Attività richieste:
• 1. In base al brano sulla spedizione della moto, perché il periodo del Nowruz rende le cose più difficili? Rispondi in una, due o tre frasi.
• 2. Prosegui il brano sulla spedizione della moto, riprendendo subito dopo la sua ultima frase.

Brano scelto:
Dopo la partenza di Diego, Federico ed io abbiamo iniziato subito a pianificare la spedizione della moto.
In diversi si sono offerti di organizzarla ma purtroppo nessuno è realmente al corrente della documentazione necessaria per effettuare la spedizione e, conoscendo ormai la burocrazia irachena, sono certo ce ci sarà da penare parecchio per arrivare a capire tutta la procedura.
Il fatto che ci troviamo durante il Nowruz complica ulteriormente le cose visto che l'Iran è in questo periodo praticamente come l'Italia durante il Ferragosto.
Ad allietare le nostre sofferenze ci pensa la straordinaria ospitalità degli Iraniani che, visto che sono in ferie, si danno da fare per aiutarci.
Il 21 Maryon mi scrive dicendomi di non avermi trovato in ospedale e felice che mi hanno dimesso mi chiede se possiamo reincontrarci, ci accordiamo per trovarci nella lobby dell'hotel a mezzogiorno.

Contenuto dei dati:

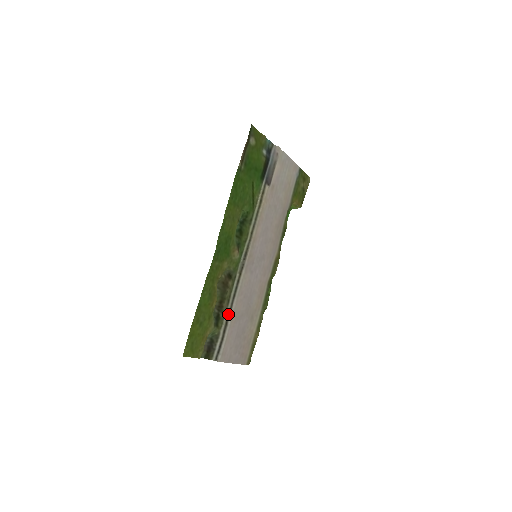
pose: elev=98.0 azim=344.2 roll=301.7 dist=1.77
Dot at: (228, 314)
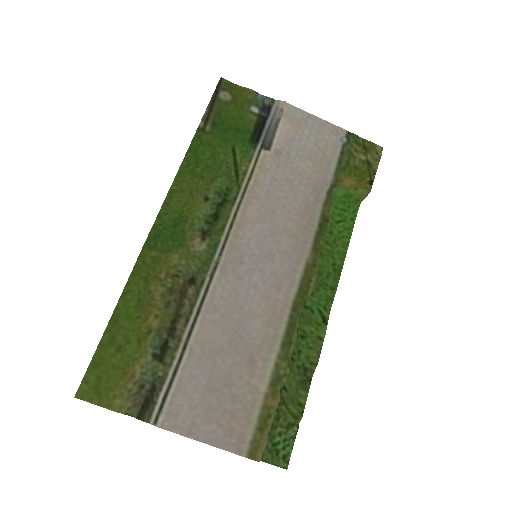
Dot at: (185, 342)
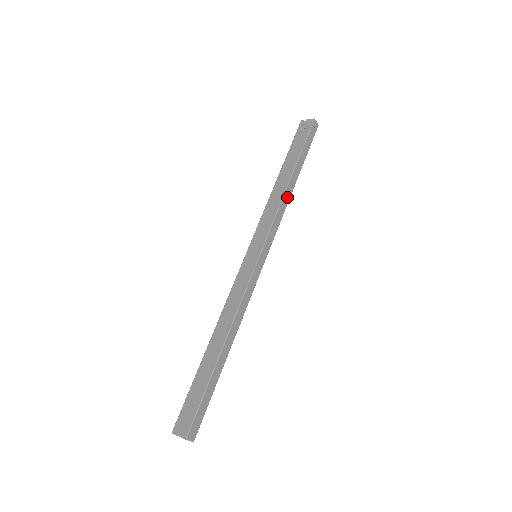
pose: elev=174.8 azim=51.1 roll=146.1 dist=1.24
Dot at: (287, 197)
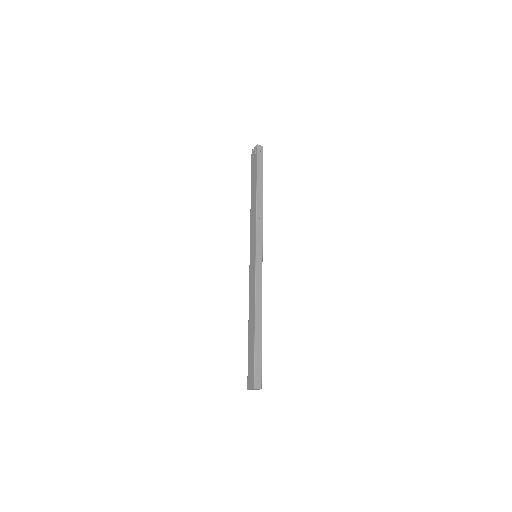
Dot at: (260, 207)
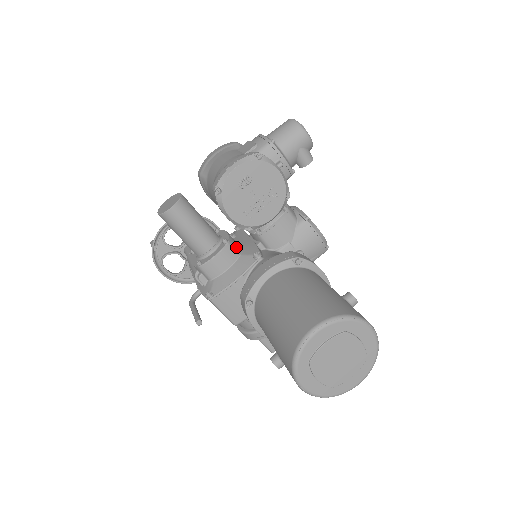
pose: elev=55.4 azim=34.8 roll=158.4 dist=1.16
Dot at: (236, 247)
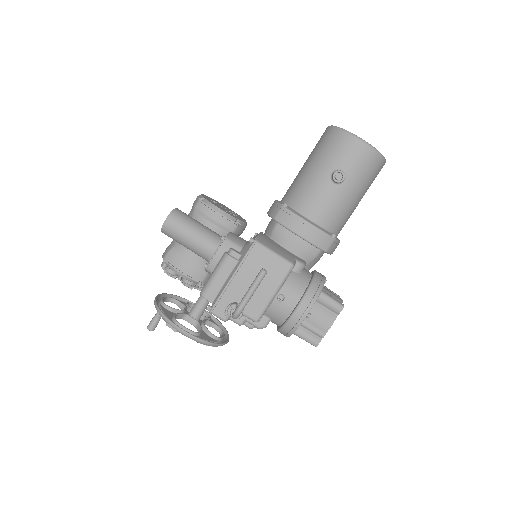
Dot at: occluded
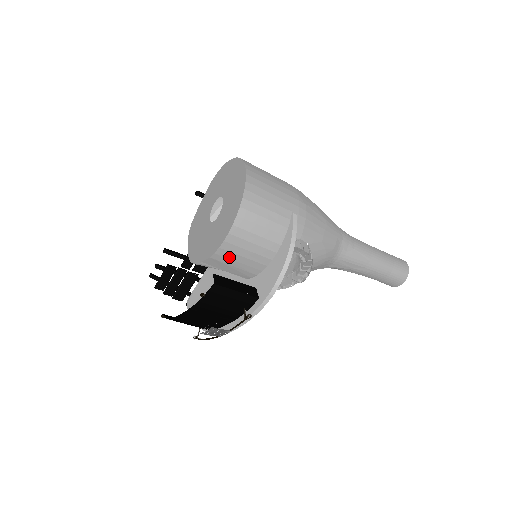
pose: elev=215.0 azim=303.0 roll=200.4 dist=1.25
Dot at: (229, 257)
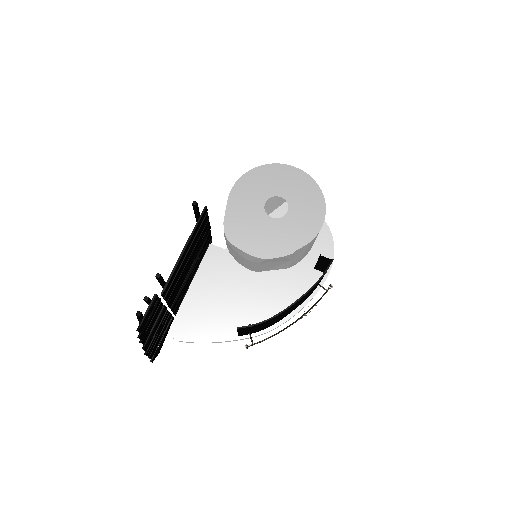
Dot at: occluded
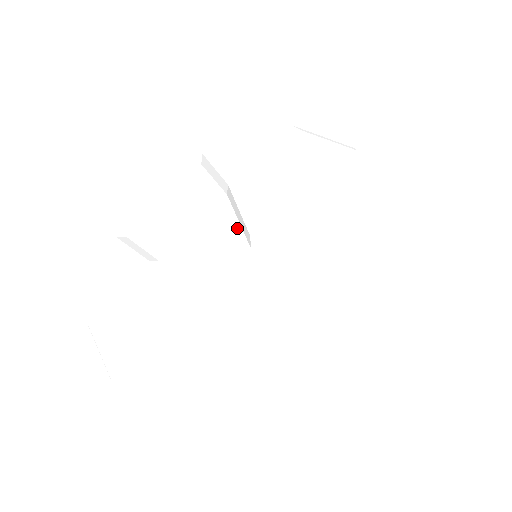
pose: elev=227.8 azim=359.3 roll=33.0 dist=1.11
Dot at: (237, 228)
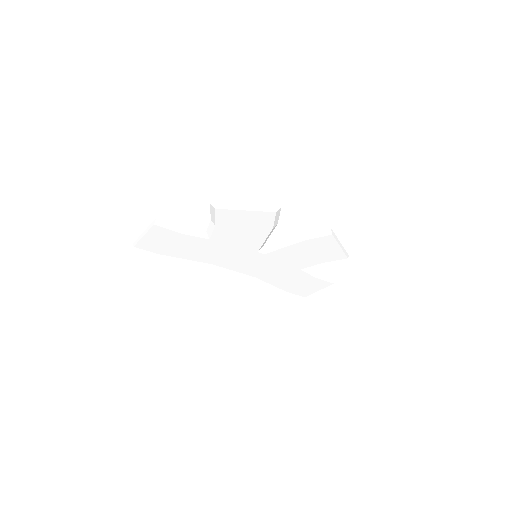
Dot at: (262, 241)
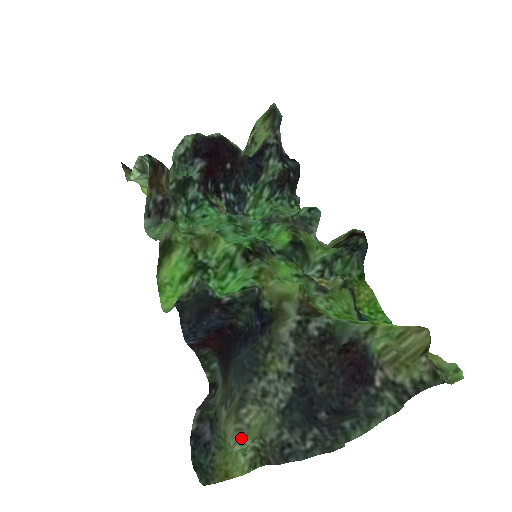
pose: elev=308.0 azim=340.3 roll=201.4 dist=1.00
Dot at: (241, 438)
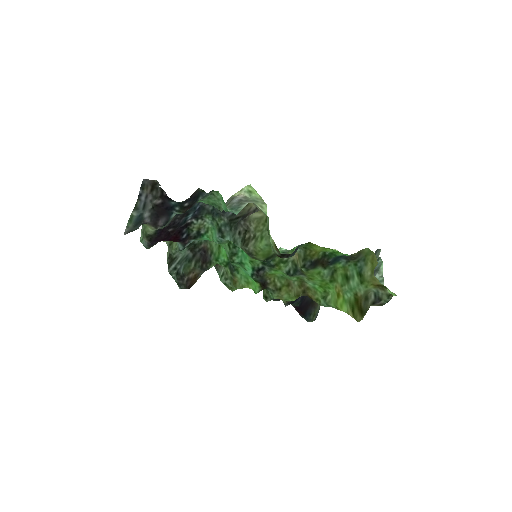
Dot at: occluded
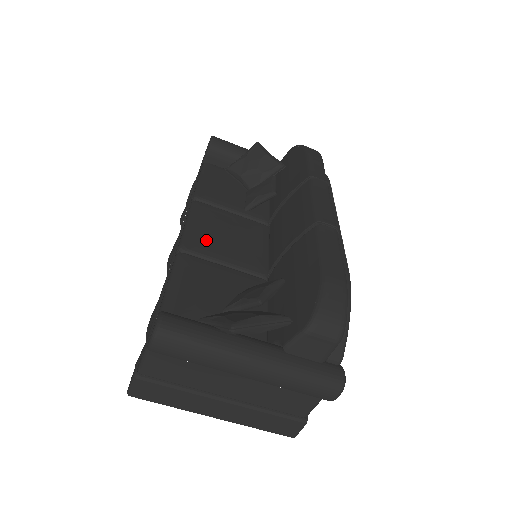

Elenco risposte:
• 1. Il Nowruz complica ulteriormente la situazione perché, in questo periodo, l'Iran è praticamente come l'Italia durante il Ferragosto.

• 2.
Si presenta con una sua amica che studia architettura a Milano e ci porta: una torta, le candeline, le bibite, le posate, i bicchieri.... insomma tutto il necessario per un piccolo party che organizziamo velocemente su un tavolino e le poltroncine, dobbiamo festeggiare tre compleanni : il mio( già passato) il 16, quello di Federico il 24, quello di Maryon il 26 e scopriamo che la ragazza dell'hotel li compie priprio il 21 e quindi si unisce a noi.
Finiti i festeggiamenti ci salutiamo con la promessa di risentirci presto.
Esco ad accompagnare le ragazze e ne approfitto per salutare la moto, dopo di che vado in camera a riposare un po' .
Federico va invece a cercare una farmacia vicina, ho ripreso a mangiare e devo riequilibrare le entrate/uscite ....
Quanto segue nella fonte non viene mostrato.